_Aim of the task_
Copy out every line of the records below without changing a single character.

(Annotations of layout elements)
::::
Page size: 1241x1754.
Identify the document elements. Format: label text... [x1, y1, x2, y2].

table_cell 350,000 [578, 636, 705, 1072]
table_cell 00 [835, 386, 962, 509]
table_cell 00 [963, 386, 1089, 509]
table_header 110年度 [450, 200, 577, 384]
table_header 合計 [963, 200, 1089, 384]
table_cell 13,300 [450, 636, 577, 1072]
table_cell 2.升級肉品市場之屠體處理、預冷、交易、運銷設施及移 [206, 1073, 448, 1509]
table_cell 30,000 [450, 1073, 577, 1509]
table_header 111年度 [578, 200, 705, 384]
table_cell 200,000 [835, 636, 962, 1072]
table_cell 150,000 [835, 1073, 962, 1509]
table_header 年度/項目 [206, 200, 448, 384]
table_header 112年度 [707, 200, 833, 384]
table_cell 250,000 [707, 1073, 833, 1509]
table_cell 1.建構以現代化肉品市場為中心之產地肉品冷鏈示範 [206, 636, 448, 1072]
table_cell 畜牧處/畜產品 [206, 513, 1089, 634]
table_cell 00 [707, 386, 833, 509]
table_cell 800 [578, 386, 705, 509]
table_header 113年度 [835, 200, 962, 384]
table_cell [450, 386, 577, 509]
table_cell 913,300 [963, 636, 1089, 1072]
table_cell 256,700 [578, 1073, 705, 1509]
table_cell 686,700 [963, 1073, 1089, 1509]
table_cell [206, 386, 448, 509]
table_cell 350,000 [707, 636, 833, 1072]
::::
_Completed task_
Page size: 1241x1754.
Identify the document elements. Format: label text... [x1, y1, x2, y2].

table_cell 350,000 [578, 636, 705, 1072]
table_cell 00 [835, 386, 962, 509]
table_cell 00 [963, 386, 1089, 509]
table_header 110年度 [450, 200, 577, 384]
table_header 合計 [963, 200, 1089, 384]
table_cell 13,300 [450, 636, 577, 1072]
table_cell 2.升級肉品市場之屠體處理、預冷、交易、運銷設施及移 [206, 1073, 448, 1509]
table_cell 30,000 [450, 1073, 577, 1509]
table_header 111年度 [578, 200, 705, 384]
table_cell 200,000 [835, 636, 962, 1072]
table_cell 150,000 [835, 1073, 962, 1509]
table_header 年度/項目 [206, 200, 448, 384]
table_header 112年度 [707, 200, 833, 384]
table_cell 250,000 [707, 1073, 833, 1509]
table_cell 1.建構以現代化肉品市場為中心之產地肉品冷鏈示範 [206, 636, 448, 1072]
table_cell 畜牧處/畜產品 [206, 513, 1089, 634]
table_cell 00 [707, 386, 833, 509]
table_cell 800 [578, 386, 705, 509]
table_header 113年度 [835, 200, 962, 384]
table_cell [450, 386, 577, 509]
table_cell 913,300 [963, 636, 1089, 1072]
table_cell 256,700 [578, 1073, 705, 1509]
table_cell 686,700 [963, 1073, 1089, 1509]
table_cell [206, 386, 448, 509]
table_cell 350,000 [707, 636, 833, 1072]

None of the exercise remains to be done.